▶ _INPUT FOR THIS TASK_
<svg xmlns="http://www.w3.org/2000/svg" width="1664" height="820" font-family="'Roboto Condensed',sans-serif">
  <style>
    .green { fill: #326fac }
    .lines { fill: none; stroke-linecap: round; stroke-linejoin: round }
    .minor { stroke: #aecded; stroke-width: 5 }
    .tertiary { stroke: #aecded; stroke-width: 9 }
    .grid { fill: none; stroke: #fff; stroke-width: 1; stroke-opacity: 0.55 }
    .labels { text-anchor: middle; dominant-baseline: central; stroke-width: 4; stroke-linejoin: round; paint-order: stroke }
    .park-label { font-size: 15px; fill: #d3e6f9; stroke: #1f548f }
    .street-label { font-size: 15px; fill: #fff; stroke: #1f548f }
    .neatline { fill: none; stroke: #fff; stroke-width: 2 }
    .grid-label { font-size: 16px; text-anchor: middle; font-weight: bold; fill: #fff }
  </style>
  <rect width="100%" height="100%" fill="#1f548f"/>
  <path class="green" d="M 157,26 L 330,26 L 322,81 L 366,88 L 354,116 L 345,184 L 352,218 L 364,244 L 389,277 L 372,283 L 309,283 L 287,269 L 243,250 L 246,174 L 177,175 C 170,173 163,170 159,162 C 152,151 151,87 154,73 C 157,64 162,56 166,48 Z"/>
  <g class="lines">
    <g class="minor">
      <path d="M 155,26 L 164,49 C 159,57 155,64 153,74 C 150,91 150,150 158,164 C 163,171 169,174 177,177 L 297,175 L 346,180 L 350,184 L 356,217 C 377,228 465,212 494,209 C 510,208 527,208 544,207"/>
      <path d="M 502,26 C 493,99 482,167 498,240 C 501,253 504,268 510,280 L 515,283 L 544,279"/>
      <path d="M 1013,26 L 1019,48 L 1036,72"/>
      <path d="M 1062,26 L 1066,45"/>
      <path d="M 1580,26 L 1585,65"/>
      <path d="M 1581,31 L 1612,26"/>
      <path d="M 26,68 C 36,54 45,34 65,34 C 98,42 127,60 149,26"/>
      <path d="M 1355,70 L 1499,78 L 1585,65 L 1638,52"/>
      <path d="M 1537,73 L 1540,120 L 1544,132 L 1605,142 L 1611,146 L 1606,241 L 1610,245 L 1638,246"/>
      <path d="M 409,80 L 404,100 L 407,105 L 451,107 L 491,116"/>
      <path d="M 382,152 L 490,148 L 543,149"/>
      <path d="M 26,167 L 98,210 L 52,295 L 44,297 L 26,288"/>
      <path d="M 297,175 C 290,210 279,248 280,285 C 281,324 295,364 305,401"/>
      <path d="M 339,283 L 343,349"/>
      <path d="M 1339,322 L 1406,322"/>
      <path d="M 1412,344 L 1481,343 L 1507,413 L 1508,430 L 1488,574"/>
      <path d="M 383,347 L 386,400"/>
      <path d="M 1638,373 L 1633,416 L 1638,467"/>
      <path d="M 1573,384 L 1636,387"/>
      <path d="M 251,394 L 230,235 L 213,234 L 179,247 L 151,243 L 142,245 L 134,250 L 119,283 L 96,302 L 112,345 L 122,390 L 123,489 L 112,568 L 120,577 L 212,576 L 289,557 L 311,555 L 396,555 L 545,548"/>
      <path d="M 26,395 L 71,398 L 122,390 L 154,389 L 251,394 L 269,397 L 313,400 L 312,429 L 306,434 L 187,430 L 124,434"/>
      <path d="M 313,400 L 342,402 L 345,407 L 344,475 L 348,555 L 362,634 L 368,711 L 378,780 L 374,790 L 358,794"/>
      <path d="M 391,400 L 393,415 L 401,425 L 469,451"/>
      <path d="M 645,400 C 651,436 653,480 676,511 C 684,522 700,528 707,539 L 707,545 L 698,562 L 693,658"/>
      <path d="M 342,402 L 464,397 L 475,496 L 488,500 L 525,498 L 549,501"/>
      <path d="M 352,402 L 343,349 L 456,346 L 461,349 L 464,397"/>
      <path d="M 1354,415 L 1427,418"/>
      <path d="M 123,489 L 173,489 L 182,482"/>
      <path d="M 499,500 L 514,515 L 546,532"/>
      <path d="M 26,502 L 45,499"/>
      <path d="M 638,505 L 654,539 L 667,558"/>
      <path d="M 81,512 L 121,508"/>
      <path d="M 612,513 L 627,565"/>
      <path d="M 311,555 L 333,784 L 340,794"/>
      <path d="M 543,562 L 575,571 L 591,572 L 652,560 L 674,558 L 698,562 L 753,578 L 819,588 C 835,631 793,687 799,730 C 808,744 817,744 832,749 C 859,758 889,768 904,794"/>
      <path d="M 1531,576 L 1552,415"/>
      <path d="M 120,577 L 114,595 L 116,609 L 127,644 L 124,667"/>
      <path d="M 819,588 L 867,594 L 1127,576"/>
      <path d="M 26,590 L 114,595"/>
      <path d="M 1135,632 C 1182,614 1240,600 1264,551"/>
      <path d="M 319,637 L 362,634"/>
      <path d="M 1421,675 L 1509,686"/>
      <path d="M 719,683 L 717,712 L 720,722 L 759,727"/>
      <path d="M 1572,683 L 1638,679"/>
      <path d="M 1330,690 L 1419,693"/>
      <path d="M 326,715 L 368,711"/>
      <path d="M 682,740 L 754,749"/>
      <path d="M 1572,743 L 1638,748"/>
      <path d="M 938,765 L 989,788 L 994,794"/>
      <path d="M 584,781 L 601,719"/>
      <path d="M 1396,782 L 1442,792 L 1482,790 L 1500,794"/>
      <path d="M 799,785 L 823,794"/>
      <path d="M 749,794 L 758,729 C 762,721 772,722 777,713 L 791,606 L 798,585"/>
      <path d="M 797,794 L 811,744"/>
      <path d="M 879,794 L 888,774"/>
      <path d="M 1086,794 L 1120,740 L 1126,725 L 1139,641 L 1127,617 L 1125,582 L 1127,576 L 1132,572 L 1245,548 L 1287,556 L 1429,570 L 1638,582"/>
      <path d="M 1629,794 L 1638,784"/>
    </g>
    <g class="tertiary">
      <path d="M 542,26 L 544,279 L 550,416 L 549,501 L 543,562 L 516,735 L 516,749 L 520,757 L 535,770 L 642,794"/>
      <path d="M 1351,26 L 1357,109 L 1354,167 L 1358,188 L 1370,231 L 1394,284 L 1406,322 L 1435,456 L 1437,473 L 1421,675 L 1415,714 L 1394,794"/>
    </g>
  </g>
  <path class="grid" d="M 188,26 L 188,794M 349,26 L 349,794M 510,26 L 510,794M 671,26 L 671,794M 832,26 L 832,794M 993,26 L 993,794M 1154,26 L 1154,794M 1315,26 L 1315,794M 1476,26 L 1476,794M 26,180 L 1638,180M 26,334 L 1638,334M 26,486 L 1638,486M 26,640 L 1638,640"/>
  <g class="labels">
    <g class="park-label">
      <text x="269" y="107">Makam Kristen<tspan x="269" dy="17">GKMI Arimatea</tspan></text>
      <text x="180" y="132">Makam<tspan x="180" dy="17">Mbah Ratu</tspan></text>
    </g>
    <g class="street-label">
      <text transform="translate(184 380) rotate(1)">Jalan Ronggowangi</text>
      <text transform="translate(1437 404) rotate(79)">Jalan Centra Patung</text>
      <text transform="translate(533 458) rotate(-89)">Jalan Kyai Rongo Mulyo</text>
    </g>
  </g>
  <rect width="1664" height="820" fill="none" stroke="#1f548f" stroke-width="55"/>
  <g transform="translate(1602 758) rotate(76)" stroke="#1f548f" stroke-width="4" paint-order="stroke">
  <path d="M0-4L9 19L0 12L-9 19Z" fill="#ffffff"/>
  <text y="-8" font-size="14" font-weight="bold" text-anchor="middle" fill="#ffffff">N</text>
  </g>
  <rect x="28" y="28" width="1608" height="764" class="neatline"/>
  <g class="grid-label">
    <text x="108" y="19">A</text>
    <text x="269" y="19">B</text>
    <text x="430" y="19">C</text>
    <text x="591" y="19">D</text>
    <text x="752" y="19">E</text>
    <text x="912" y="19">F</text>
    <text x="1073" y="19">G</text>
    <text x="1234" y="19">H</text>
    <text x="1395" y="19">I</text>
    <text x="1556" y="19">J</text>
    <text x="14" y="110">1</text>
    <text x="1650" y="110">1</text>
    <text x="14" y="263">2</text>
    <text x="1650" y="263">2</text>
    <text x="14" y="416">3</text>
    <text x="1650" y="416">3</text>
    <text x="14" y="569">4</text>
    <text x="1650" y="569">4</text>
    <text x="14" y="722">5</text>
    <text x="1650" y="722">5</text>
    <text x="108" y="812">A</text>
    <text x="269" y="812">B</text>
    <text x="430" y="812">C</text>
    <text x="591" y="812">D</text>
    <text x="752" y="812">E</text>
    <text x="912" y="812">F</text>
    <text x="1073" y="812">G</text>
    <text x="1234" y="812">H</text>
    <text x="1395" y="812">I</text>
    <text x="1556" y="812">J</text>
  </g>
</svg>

▶ _TASK PROMPT_
Copy the lines above exactly, beginning at the line that has "#fff; stroke-width: 2" and stopping after the line that has "157,26 L 330,26", and omit the rest.

▶ _RESPONSE TO THIS TASK_
    .neatline { fill: none; stroke: #fff; stroke-width: 2 }
    .grid-label { font-size: 16px; text-anchor: middle; font-weight: bold; fill: #fff }
  </style>
  <rect width="100%" height="100%" fill="#1f548f"/>
  <path class="green" d="M 157,26 L 330,26 L 322,81 L 366,88 L 354,116 L 345,184 L 352,218 L 364,244 L 389,277 L 372,283 L 309,283 L 287,269 L 243,250 L 246,174 L 177,175 C 170,173 163,170 159,162 C 152,151 151,87 154,73 C 157,64 162,56 166,48 Z"/>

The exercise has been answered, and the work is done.